# Cowan Lake



## ohioiceman (Jul 19, 2004)

Just got back from 2 days of island fishing on this lake.Chilly,soggy and foggy.Too much time in neoprene  Good carp lake.


----------



## crappielooker (Apr 5, 2004)

how many did u landed maaan??? when are u goin back there again??


----------



## ohioiceman (Jul 19, 2004)

3 for me,5 for Brice,should have been six but i was laughing too hard to net one for him.


----------



## TimJC (Apr 6, 2004)

Did you get any pics?


----------



## cwcarper (Apr 5, 2004)

I've always liked Cowan, and usually fish it a few times a year. Just haven't been able to get a carp out of there  . Maybe I fish the wrong places or something.


----------



## ohioiceman (Jul 19, 2004)

No pics,we could not break 15# so we didn't deserve pics.Heck my biggest was 9#.Brice had a 13#6 I tried to convince him to let me get a shot but he wants the same rules as me.


----------



## ohioiceman (Jul 19, 2004)

Does the end where the river comes in get lilly pads in the summer? We paddled up there and I was using the paddle and pulling up what looked like lilly roots,like the ones in east Harbor.


----------



## cwcarper (Apr 5, 2004)

Lots and lots of lilly pads...covering a large portion of that end of the lake. Mostly on the far side, though (away from the bank access, except for the Dalton Road area).


----------



## cwcarper (Apr 5, 2004)

Here are a couple pics of the pads from last summer.





















These were taken standing on the rock pier that juts out into the lake upstream from the island. I know of a few 30's caught out of that lake, as well as many mid to upper 20's. It's a very nice lake to fish if I could just get into some fish.


----------



## crappielooker (Apr 5, 2004)

cw..imagine this.. you holding the rod while i row my boat out there along with yours(and mine) hookbaits and chum.. dump it out on the edge of those pads.. row back and wait.. heh heh... maaan.. i need to get out..


----------



## ohioiceman (Jul 19, 2004)

Man I almost passed out when i saw those pics,I love the edges of pads   Let me know when you can get out,plenty of room in the carp canoe for ya  


Ak,I will be back down in March but not sure which weekend,I'll let ya know and we will unleash the chum and get ya on some fish. Man this lake screams big fish,weeds,deep water,gravel points and islands.


----------



## crappielooker (Apr 5, 2004)

maan..iceman.. that sounds awesome maaan..i'm lookin forward to some hauling..


----------

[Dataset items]

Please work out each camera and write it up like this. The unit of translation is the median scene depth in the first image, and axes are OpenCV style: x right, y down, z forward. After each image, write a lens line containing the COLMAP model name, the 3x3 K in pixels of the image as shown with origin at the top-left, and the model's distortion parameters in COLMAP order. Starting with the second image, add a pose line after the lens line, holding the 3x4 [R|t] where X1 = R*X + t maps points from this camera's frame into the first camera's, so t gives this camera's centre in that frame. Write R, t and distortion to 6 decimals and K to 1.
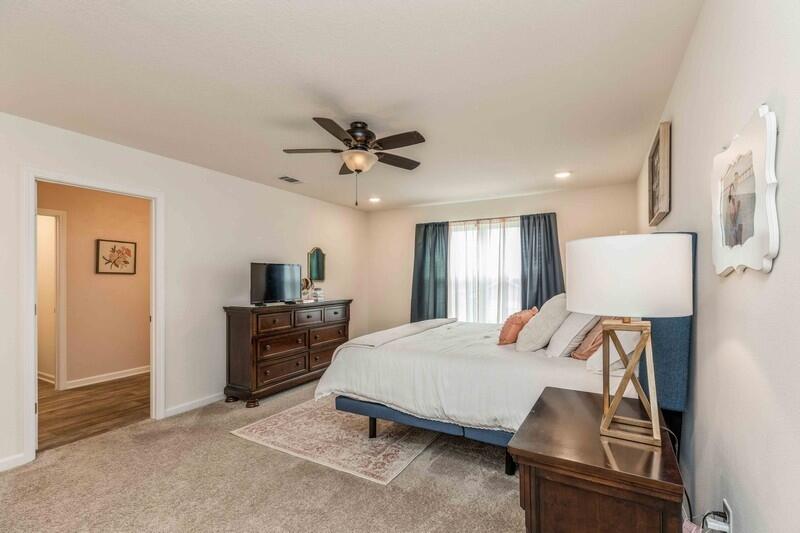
lens RADIAL K [[358.3, 0, 405.7], [0, 358.3, 280.8], [0, 0, 1]] dist [0.009486, -0.002767]
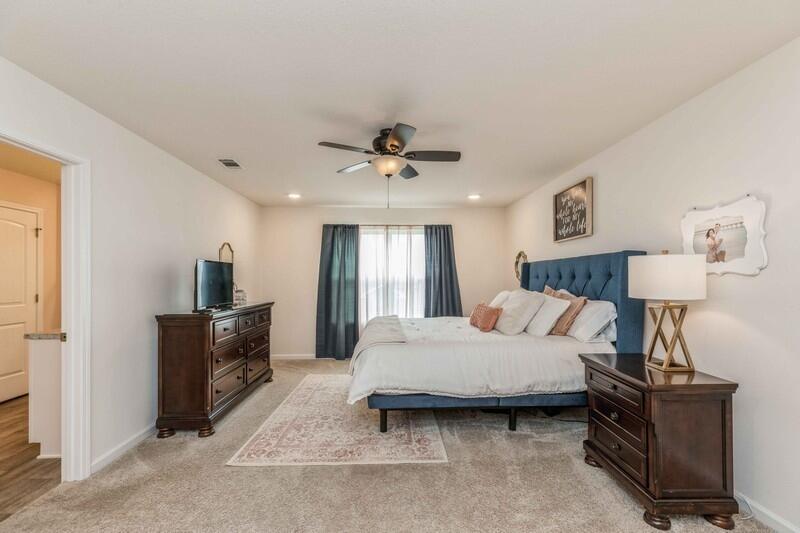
lens RADIAL K [[358.3, 0, 405.5], [0, 358.3, 278.9], [0, 0, 1]] dist [0.009486, -0.002767]
pose [[0.854344, 0.001845, 0.519704, -0.448560], [0.002459, 0.999968, -0.007592, 0.001997], [-0.519702, 0.007764, 0.854313, 0.060773]]
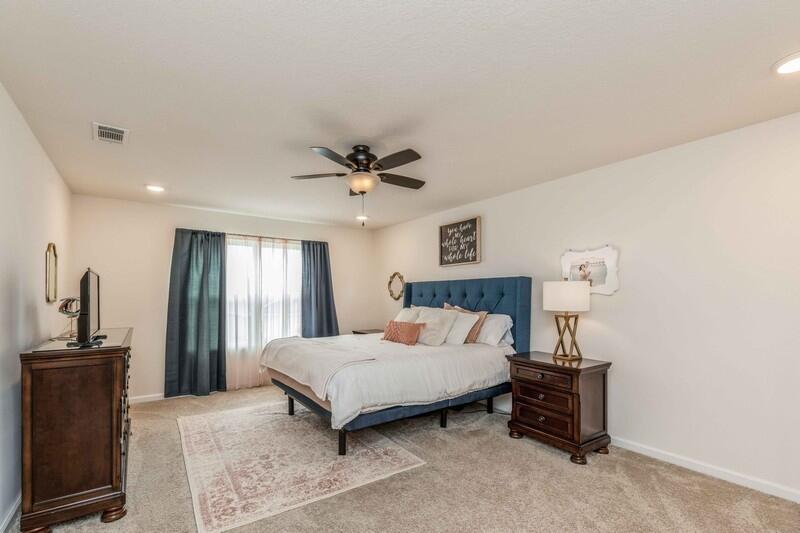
lens RADIAL K [[358.3, 0, 407.4], [0, 358.3, 299.3], [0, 0, 1]] dist [0.009486, -0.002767]
pose [[0.435078, -0.003496, 0.900386, -0.713581], [0.005006, 0.999986, 0.001464, -0.000135], [-0.900379, 0.003870, 0.435090, 0.307688]]
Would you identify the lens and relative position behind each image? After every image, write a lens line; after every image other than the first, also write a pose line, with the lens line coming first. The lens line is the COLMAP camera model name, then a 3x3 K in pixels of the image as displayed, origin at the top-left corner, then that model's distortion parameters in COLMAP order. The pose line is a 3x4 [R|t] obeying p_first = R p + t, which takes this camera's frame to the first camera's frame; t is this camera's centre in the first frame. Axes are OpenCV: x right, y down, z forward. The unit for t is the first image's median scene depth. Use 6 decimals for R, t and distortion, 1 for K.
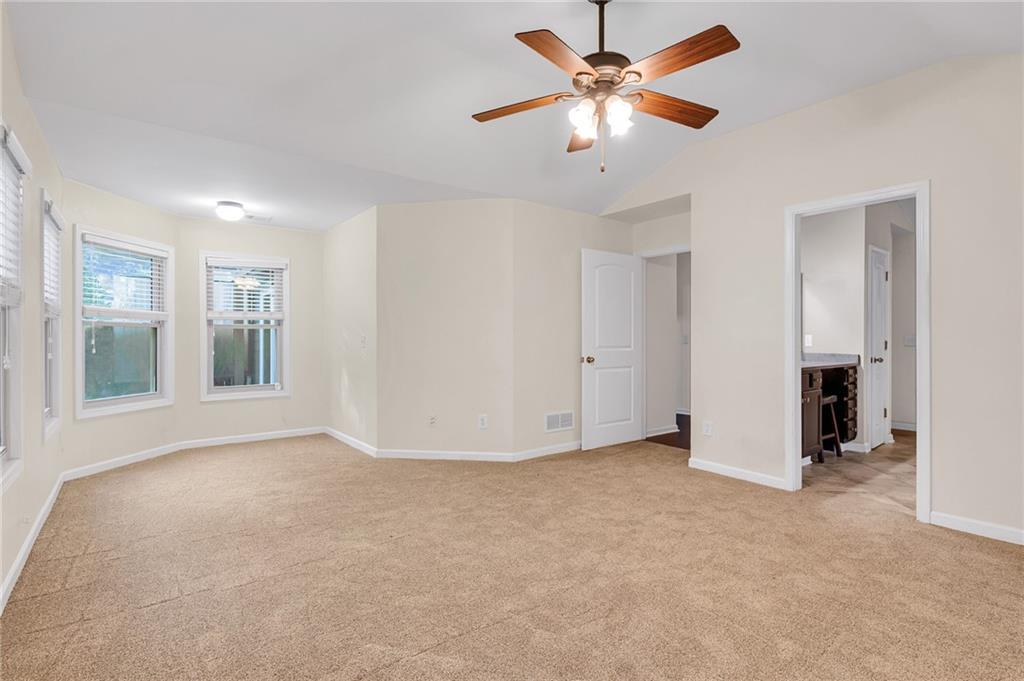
lens RADIAL K [[500.5, 0, 512.0], [0, 500.5, 340.5], [0, 0, 1]] dist [0.012469, 0.000150]
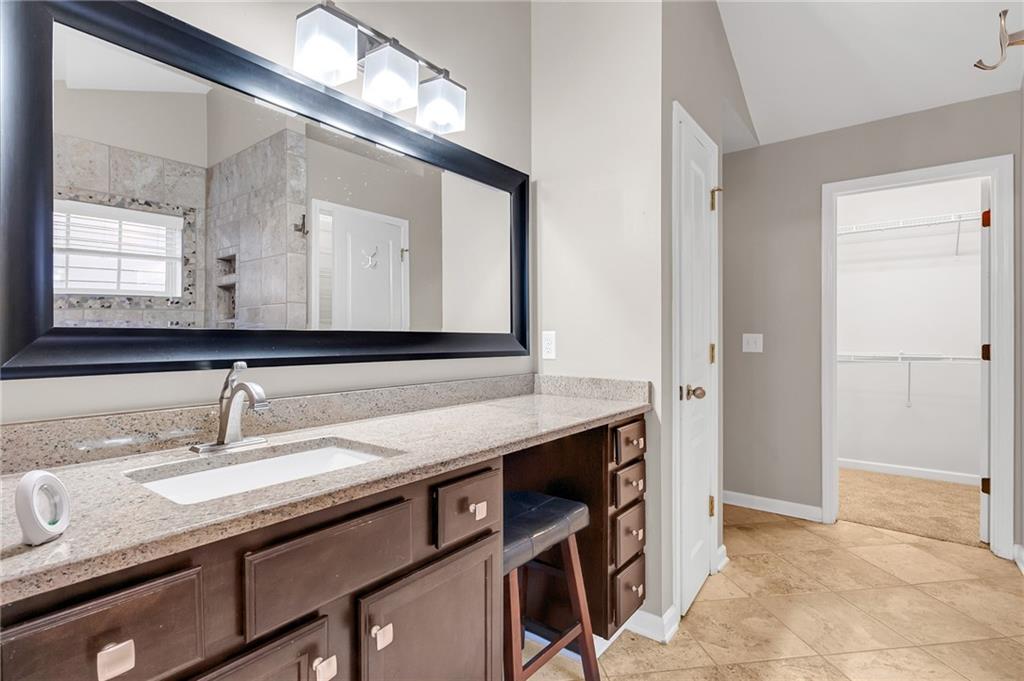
lens RADIAL K [[500.5, 0, 512.0], [0, 500.5, 340.5], [0, 0, 1]] dist [0.012469, 0.000150]
pose [[0.967599, -0.004750, 0.252446, 0.493057], [0.003137, 0.999972, 0.006792, -0.006955], [-0.252472, -0.005780, 0.967587, 0.660712]]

» **REQUIRED WORK**:
- A) Please duplicate the stretch of the Cowan Lake thread from "I've always liked" through "places or something.".
- B) In the Cowan Lake thread, where was the person standing when the pictures of the lily pads were taken?

» **EXPECTED RESULTS**:
- A)
I've always liked Cowan, and usually fish it a few times a year. Just haven't been able to get a carp out of there  . Maybe I fish the wrong places or something.

- B) On the rock pier that juts out into the lake upstream from the island.